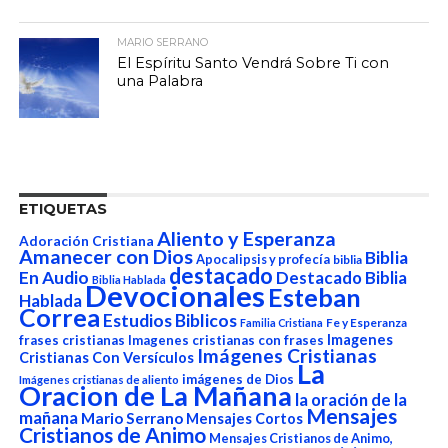
MARIO SERRANO
El Espíritu Santo Vendrá Sobre Ti con
una Palabra
ETIQUETAS
Aliento y Esperanza
Adoración Cristiana
Amanecer con Dios
Biblia
Apocalipsis y profecía
biblia
destacado
En Audio
Destacado Biblia
Biblia Hablada
Devocionales
Esteban
Hablada
Correa
Estudios Biblicos
Fe y Esperanza
Familia Cristiana
Imagenes
frases cristianas
Imagenes cristianas con frases
Imágenes Cristianas
Cristianas Con Versículos
La
imágenes de Dios
Imágenes cristianas de aliento
Oracion de La Mañana
la oración de la
Mensajes
mañana
Mario Serrano
Mensajes Cortos
Cristianos de Animo
Mensajes Cristianos de Animo,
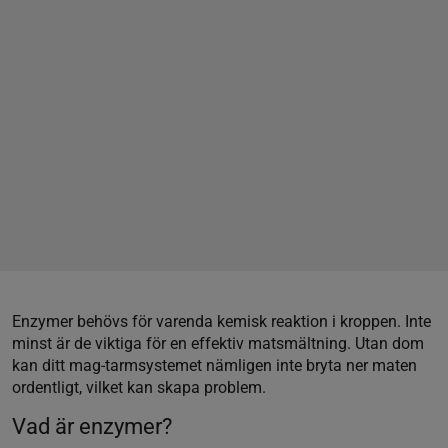
Enzymer behövs för varenda kemisk reaktion i kroppen. Inte
minst är de viktiga för en effektiv matsmältning. Utan dom
kan ditt mag-tarmsystemet nämligen inte bryta ner maten
ordentligt, vilket kan skapa problem.
Vad är enzymer?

=====

Once the line containing "Amanecer con Dios" has been found, write out exactly that line and each one after it through the end of the data, leaving out every picture.

Amanecer con Dios
Biblia
Apocalipsis y profecía
biblia
destacado
En Audio
Destacado Biblia
Biblia Hablada
Devocionales
Esteban
Hablada
Correa
Estudios Biblicos
Fe y Esperanza
Familia Cristiana
Imagenes
frases cristianas
Imagenes cristianas con frases
Imágenes Cristianas
Cristianas Con Versículos
La
imágenes de Dios
Imágenes cristianas de aliento
Oracion de La Mañana
la oración de la
Mensajes
mañana
Mario Serrano
Mensajes Cortos
Cristianos de Animo
Mensajes Cristianos de Animo,
Enzymer behövs för varenda kemisk reaktion i kroppen. Inte
minst är de viktiga för en effektiv matsmältning. Utan dom
kan ditt mag-tarmsystemet nämligen inte bryta ner maten
ordentligt, vilket kan skapa problem.
Vad är enzymer?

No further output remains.